One day I’ll take a picture of our little kitchen in Portland and share it with you all. I haven’t done so yet because it usually looks like a tornado has just whizzed through. You wouldn’t be able to tell from the photos but our kitchen is basically a small walk-in closet. Add-in a fridge, a stove, minimal counter space, a few cute plants, and creaky wooden cabinets built in the 60’s, and that’s it folks. We fuss all the time about having to wash dishes by hand because we don’t have a dishwasher, or how much we can’t wait for the day when we have a humongous kitchen with all the room you could ever need.
But you know what?
Time goes by way too fast. Before we know it, 10 years will fly by and we’ll have a mortgage, kids running around, and a million things going on at once. We always want the next best thing. Instead of just reveling in the moment that we’re in and soaking in every experience. I’m flawed in this way as well – of always wanting more. But I know Thomas and I will look back when we’re turning grey and think of our life in Portland and say “we really had it made”. Being young and in love, struggling to save money but still feeling like we’re on top of the world, dancing to oldies in our little kitchen, making dinner at any-time of night because we can, crumb-y kisses after devouring a fresh batch of cookies -those are experiences that I want to soak in as much as possible and not take for granted.
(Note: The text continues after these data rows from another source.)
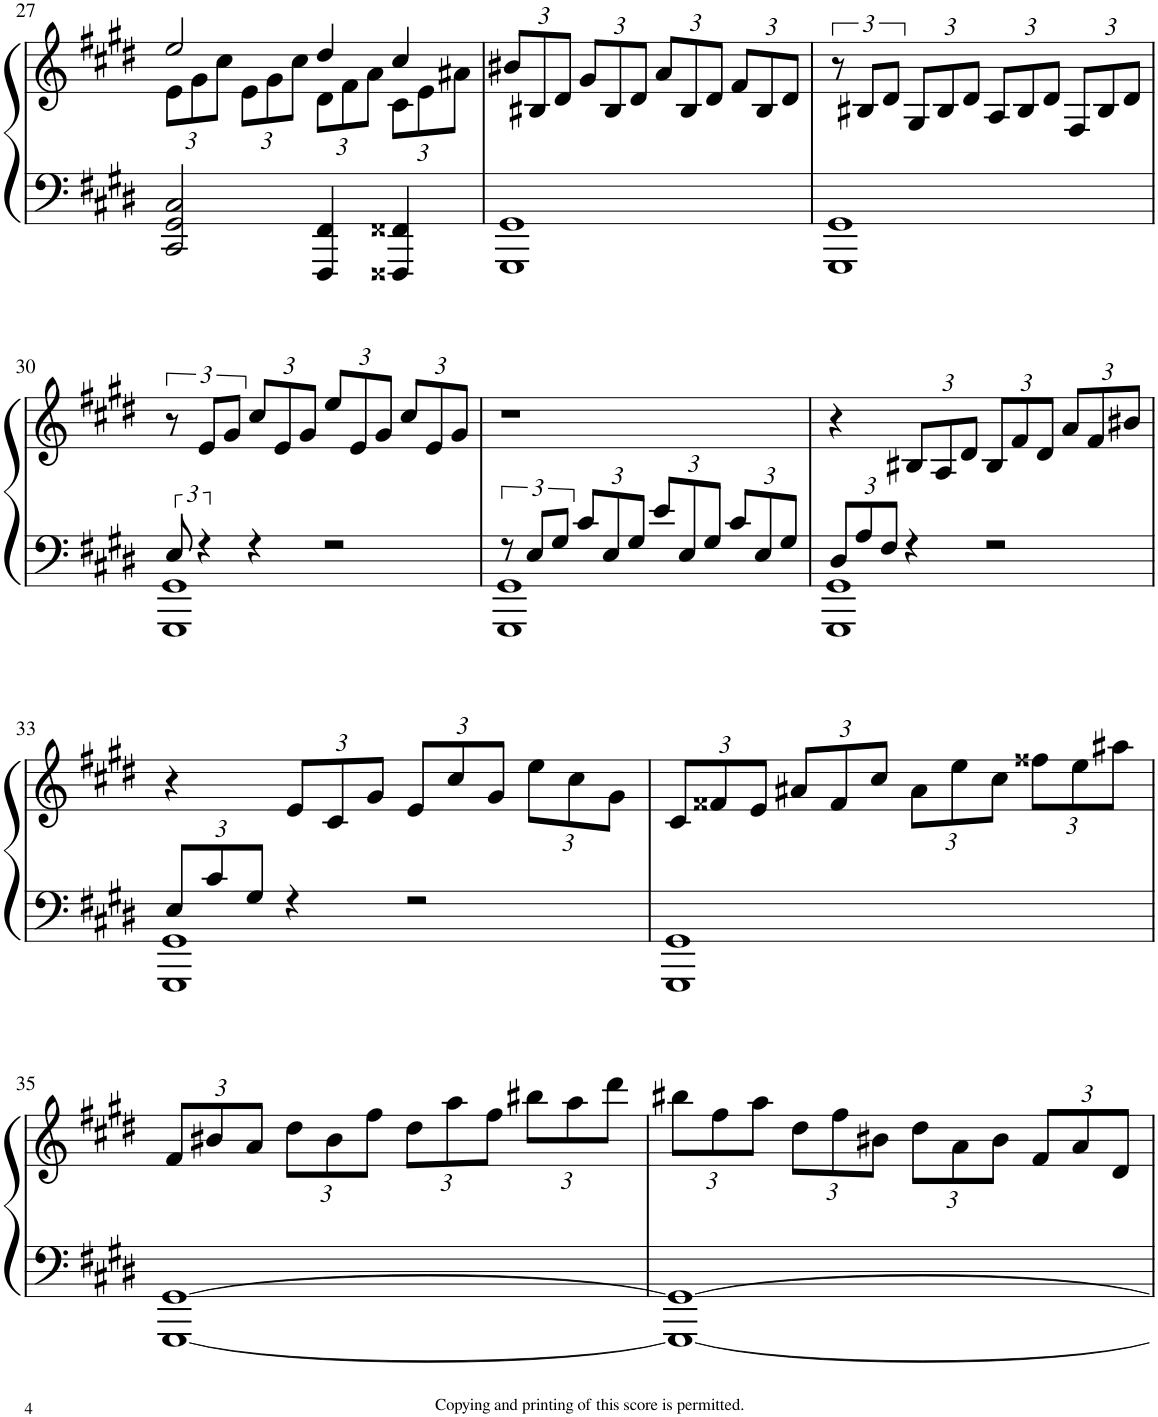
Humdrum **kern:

**kern	**kern
*part1	*part1
*staff2	*staff1
*I"Piano	*
*I'Pno	*
!!LO:PB:g=z
*clefF4	*clefG2
*k[f#c#g#d#]	*k[f#c#g#d#]
*E:	*E:
*M2/2	*M2/2
*met(c|)	*met(c|)
=27	=27
*	*^
*	*	*Xbrackettup
2CC#/ 2GG#/ 2C#/	2ee/	12e\L
.	.	12g#\
.	.	12cc#\J
.	.	12e\L
.	.	12g#\
.	.	12cc#\J
4FFF#/ 4FF#/	4dd#/	12d#\L
.	.	12f#\
.	.	12a\J
4FFF##X/ 4FF##X/	4cc#/	12c#\L
.	.	12e\
.	.	12a#X\J
*	*v	*v
=28	=28
1GGG# 1GG#	12b#X/L
.	12B#X/
.	12d#/J
.	12g#/L
.	12B#/
.	12d#/J
.	12a/L
.	12B#/
.	12d#/J
.	12f#/L
.	12B#/
.	12d#/J
=29	=29
*	*brackettup
1GGG# 1GG#	12r
.	12B#X/L
.	12d#/J
*	*Xbrackettup
.	12G#/L
.	12B#/
.	12d#/J
.	12A/L
.	12B#/
.	12d#/J
.	12F#/L
.	12B#/
.	12d#/J
!!LO:LB:g=z
=30	=30
*^	*
*	*	*brackettup
12E/	1GGG# 1GG#	12r
6r	.	12e/L
.	.	12g#/J
*	*	*Xbrackettup
4r	.	12cc#/L
.	.	12e/
.	.	12g#/J
2r	.	12ee/L
.	.	12e/
.	.	12g#/J
.	.	12cc#/L
.	.	12e/
.	.	12g#/J
=31	=31	=31
12r	1GGG# 1GG#	1r
12E/L	.	.
12G#/J	.	.
*Xbrackettup	*	*
12c#/L	.	.
12E/	.	.
12G#/J	.	.
12e/L	.	.
12E/	.	.
12G#/J	.	.
12c#/L	.	.
12E/	.	.
12G#/J	.	.
=32	=32	=32
12D#/L	1GGG# 1GG#	4r
12A/	.	.
12F#/J	.	.
4r	.	12B#X/L
.	.	12A/
.	.	12d#/J
2r	.	12B#/L
.	.	12f#/
.	.	12d#/J
.	.	12a/L
.	.	12f#/
.	.	12b#X/J
!!LO:LB:g=z
=33	=33	=33
12E/L	1GGG# 1GG#	4r
12c#/	.	.
12G#/J	.	.
4r	.	12e/L
.	.	12c#/
.	.	12g#/J
2r	.	12e/L
.	.	12cc#/
.	.	12g#/J
.	.	12ee\L
.	.	12cc#\
.	.	12g#\J
*v	*v	*
=34	=34
1GGG# 1GG#	12c#/L
.	12f##X/
.	12e/J
.	12a#X/L
.	12f##/
.	12cc#/J
.	12a#\L
.	12ee\
.	12cc#\J
.	12ff##X\L
.	12ee\
.	12aa#X\J
!!LO:LB:g=z
=35	=35
[1GGG# [1GG#	12f#/L
.	12b#X/
.	12a/J
.	12dd#\L
.	12b#\
.	12ff#\J
.	12dd#\L
.	12aa\
.	12ff#\J
.	12bb#X\L
.	12aa\
.	12ddd#\J
=36	=36
1GGG#_ 1GG#_	12bb#X\L
.	12ff#\
.	12aa\J
.	12dd#\L
.	12ff#\
.	12b#X\J
.	12dd#\L
.	12a\
.	12b#\J
.	12f#/L
.	12a/
.	12d#/J
=	=
*-	*-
Something else I’ll always appreciate no matter how old we are, is how Thomas will forever be the onion cutter of the family. Maybe I’m just a baby, but I swear I cry more than anyone else when I slice into an onion. But you know what’s totally worth the misery and tears? THIS FRENCH ONION SOUP.
It’s a glorious mix of buttery, golden, caramelized onions; slow-simmered, rich, broth; and crisp baguette topped with melted swiss and parmesan that creates the most epic cheese pull of all time. This is a super easy recipe and as an added bonus I tossed in half of a porter that I had in the fridge. So wipe your onion tears, drink the other half of your porter, and dive into this perfect bowl of soup.
Oh yeah… and most importantly enjoy the moment.
French Onion Soup
-3 tablespoons of butter
-5 cups of thinly sliced onions
-1 tablespoon of sugar
-1 tablespoon of balsamic vinegar
-3 garlic cloves, minced
-1 tablespoon, chopped fresh thyme leaves
-3 tablespoons all-purpose flour
-1 cup of porter, stout, or any dark beer that you have
-6 cups of chicken stock
-Salt and pepper to taste
-1 baguette, sliced
-equal parts of grated parmesan and Swiss cheese. I would even pile it higher than I did in the picture above! You want plenty of cheese so it melts over the side and gets extra crispy.
What to do
1) In a large pot, melt butter over medium-high heat.
2) Add the onions and cook them for 15-20 minutes, stirring often, until golden in color. If they start sticking to the pot, you can add a little water a scrape with a wooden spoon.
3)Add in the sugar, vinegar, garlic, and thyme, stir and let cook a minute until fragrant
4) Add the flour in, stirring and scraping the pot with a wooden spoon
5) Mix in your beer of choice and let simmer for a few minutes before adding in the chicken stock. Once the stock is in, let it simmer for 20 minutes. Season with salt and pepper at the end if necessary.
6) Ladle the soup into oven safe bowls, cover with sliced baguette, and sprinkle generously with parmesan and Swiss.
7) Broil in the oven for 5-10 minutes or until the cheese is golden, bubbly, and delicious.
-Recipe was adapted from Marilou & Alexandre Champagne’s cookbook, 3 times a day.